*** Extract provided
Gordon H. Matties. Harrisonburg, VA and Waterloo, ON: Herald, 2013. 524 pages.

Reviewed by Walter Brueggemann

Gordon Matties of Canadian Mennonite University has made an impressive and compelling contribution to the Believers Church Bible Commentary series. The series, as its title indicates, intends to read the Bible for the sake of the church, more specifically for “believers” who stand in the peace traditions. It is beyond doubt that the Book of Joshua is among the greatest challenges for any interpreter, for any Christian interpreter, and most especially for interpreters in the tradition of the peace churches. Joshua is of course permeated with war, aggression, and violence in much of which the God of Israel is centrally implicated. Matties has boldly and courageously taken on the task of commentary in which he takes seriously the attestation of the text and works primarily to resituate that witness of the text in the life of the church. He is clearly up to speed about critical matters while at the same time exhibiting an imaginative interpretive capacity that precludes any reductionist, one-dimensional reading of the text.

The clue to Matties’s winsome approach is that he intends “an hospitable hermeneutic” that will allow the book to have its say within the larger chorus of voices we call Scripture” (20). That intention is termed by some as “canonical criticism.” However, here the approach is much more dynamic and imaginative, and is closely focused on the practical life of the church. Matties clears the ground for this perspective by identifying three “inhospitable readings” that seek to dismiss, diminish, or explain away the parts of the text that are unpalatable to us. In what follows, he will explain nothing away. These unworkable, temptations include: rewriting the text to make it more acceptable; dismissing the text because the archaeological evidence will not support it; or forcing the text to fit certain predetermined outcomes.
******
*** Material provided
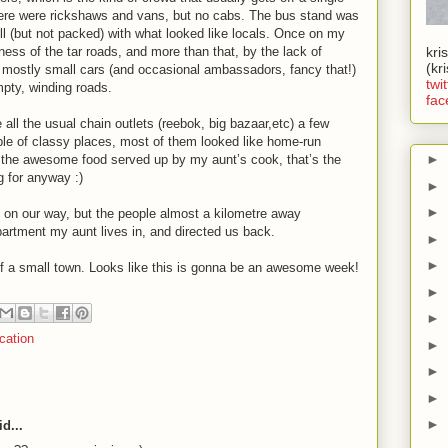
ere were rickshaws and vans, but no cabs. The bus stand was
ll (but not packed) with what looked like locals. Once on my
ess of the tar roads, and more than that, by the lack of
kri
(kr
e, mostly small cars (and occasional ambassadors, fancy that!)
twit
pty, winding roads.
fac
 all the usual chain outlets (reebok, big bazaar,etc) a few
uple of classy places, most of them looked like home-run
►
 the awesome food served up by my aunt’s cook, that’s the
g for anyway :)
►
►
t on our way, but the people almost a kilometre away
artment my aunt lives in, and directed us back.
►
►
e of a small town. Looks like this is gonna be an awesome week!
►
►
cation
►
►
►
►
d...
******
• [Work item]:
According to the review, which university is Gordon Matties affiliated with? The lines come from somewhere else and have no connection to the review.

• [Response below]:
Canadian Mennonite University.